### [Exercise details]
Reproduce the text of every item below word for word, leaving out the pictures.

Source data
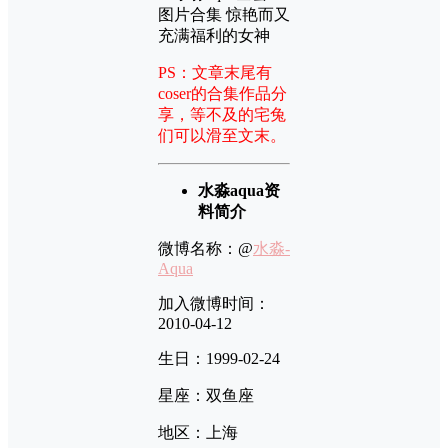
PS：文章末尾有
coser的合集作品分
享，等不及的宅兔
们可以滑至文末。
水淼aqua资
料简介
微博名称：@
水淼-
Aqua
加入微博时间：
2010-04-12
生日：1999-02-24
星座：双鱼座
地区：上海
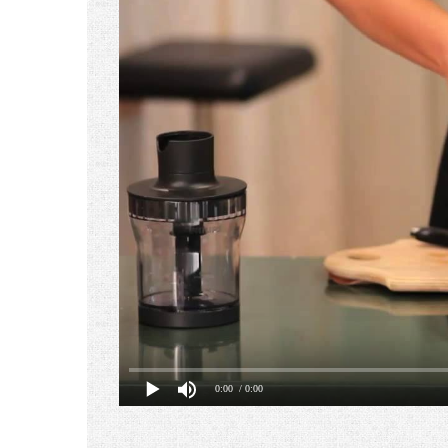
0:00
/ 0:00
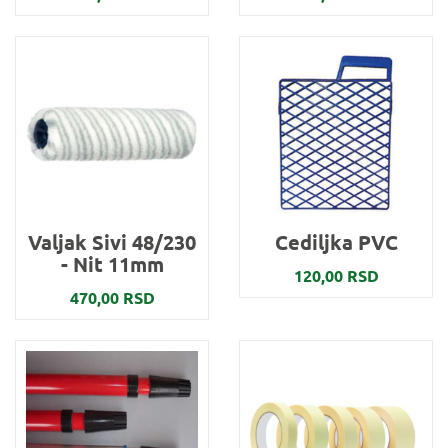
Valjak Sivi 48/230
Cediljka PVC
- Nit 11mm
120,00 RSD
470,00 RSD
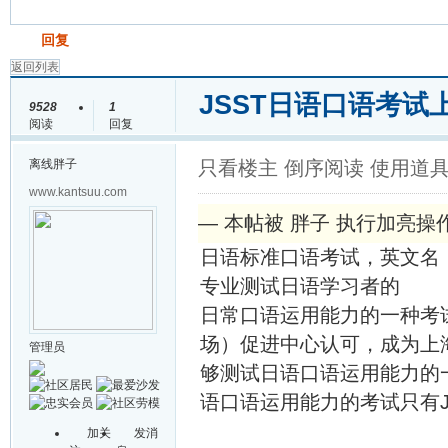
发帖
回复
返回列表
JSST日语口语考试
9528
1
阅读
回复
离线
胖子
只看楼主
倒序阅读
使用道
www.kantsuu.com
— 本帖被 胖子 执行加亮操作(20
日语标准口语考试，英文名：JSST 
专业测试日语学习者的
日常口语运用能力的一种考
场）促进中心认可，成为上海
管理员
够测试日语口语运用能力的
语口语运用能力的考试只有J
加关
发消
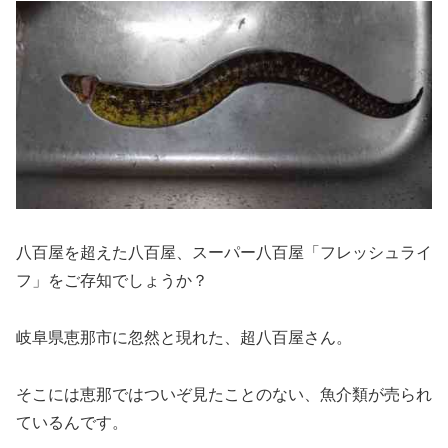
八百屋を超えた八百屋、スーパー八百屋「フレッシュライ
フ」をご存知でしょうか？
岐阜県恵那市に忽然と現れた、超八百屋さん。
そこには恵那ではついぞ見たことのない、魚介類が売られ
ているんです。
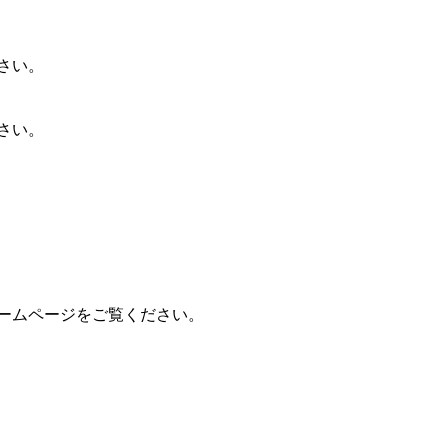
さい。
さい。
ームページをご覧ください。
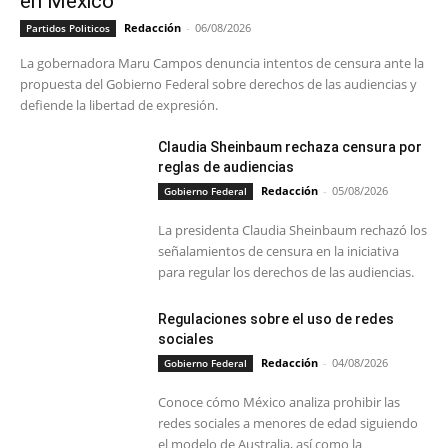
en México
Redacción
-
06/08/2026
Partidos Politicos
La gobernadora Maru Campos denuncia intentos de censura ante la
propuesta del Gobierno Federal sobre derechos de las audiencias y
defiende la libertad de expresión.
Claudia Sheinbaum rechaza censura por
reglas de audiencias
Redacción
-
05/08/2026
Gobierno Federal
La presidenta Claudia Sheinbaum rechazó los
señalamientos de censura en la iniciativa
para regular los derechos de las audiencias.
Regulaciones sobre el uso de redes
sociales
Redacción
-
04/08/2026
Gobierno Federal
Conoce cómo México analiza prohibir las
redes sociales a menores de edad siguiendo
el modelo de Australia, así como la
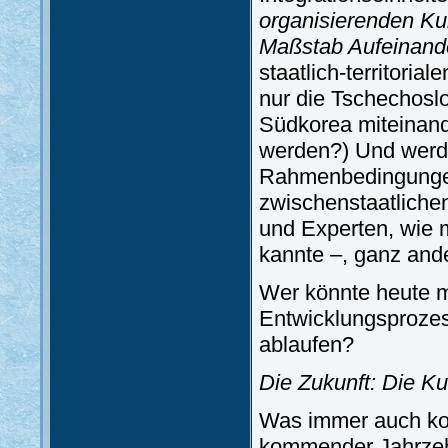
organisierenden Kul
Maßstab Aufeinan
staatlich-territoria
nur die Tschechosl
Südkorea miteinande
werden?) Und werde
Rahmenbedingungen 
zwischenstaatliche
und Experten, wie 
kannte –, ganz and
Wer könnte heute mi
Entwicklungsprozes
ablaufen?
Die Zukunft: Die Ku
Was immer auch kom
kommender Jahrzehn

### [Task result]
PS：文章末尾有
coser的合集作品分
享，等不及的宅兔
们可以滑至文末。
水淼aqua资
料简介
微博名称：@
水淼-
Aqua
加入微博时间：
2010-04-12
生日：1999-02-24
星座：双鱼座
地区：上海
0:00
/ 0:00
Valjak Sivi 48/230
Cediljka PVC
- Nit 11mm
120,00 RSD
470,00 RSD
发帖
回复
返回列表
JSST日语口语考试
9528
1
阅读
回复
离线
胖子
只看楼主
倒序阅读
使用道
www.kantsuu.com
— 本帖被 胖子 执行加亮操作(20
日语标准口语考试，英文名：JSST 
专业测试日语学习者的
日常口语运用能力的一种考
场）促进中心认可，成为上海
管理员
够测试日语口语运用能力的
语口语运用能力的考试只有J
加关
发消
八百屋を超えた八百屋、スーパー八百屋「フレッシュライ
フ」をご存知でしょうか？
岐阜県恵那市に忽然と現れた、超八百屋さん。
そこには恵那ではついぞ見たことのない、魚介類が売られ
ているんです。
さい。
さい。
ームページをご覧ください。
en México
Redacción
-
06/08/2026
Partidos Politicos
La gobernadora Maru Campos denuncia intentos de censura ante la
propuesta del Gobierno Federal sobre derechos de las audiencias y
defiende la libertad de expresión.
Claudia Sheinbaum rechaza censura por
reglas de audiencias
Redacción
-
05/08/2026
Gobierno Federal
La presidenta Claudia Sheinbaum rechazó los
señalamientos de censura en la iniciativa
para regular los derechos de las audiencias.
Regulaciones sobre el uso de redes
sociales
Redacción
-
04/08/2026
Gobierno Federal
Conoce cómo México analiza prohibir las
redes sociales a menores de edad siguiendo
el modelo de Australia, así como la
organisierenden Kul
Maßstab Aufeinan
staatlich-territoria
nur die Tschechosl
Südkorea miteinande
werden?) Und werde
Rahmenbedingungen 
zwischenstaatliche
und Experten, wie 
kannte –, ganz and
Wer könnte heute mi
Entwicklungsprozes
ablaufen?
Die Zukunft: Die Ku
Was immer auch kom
kommender Jahrzehn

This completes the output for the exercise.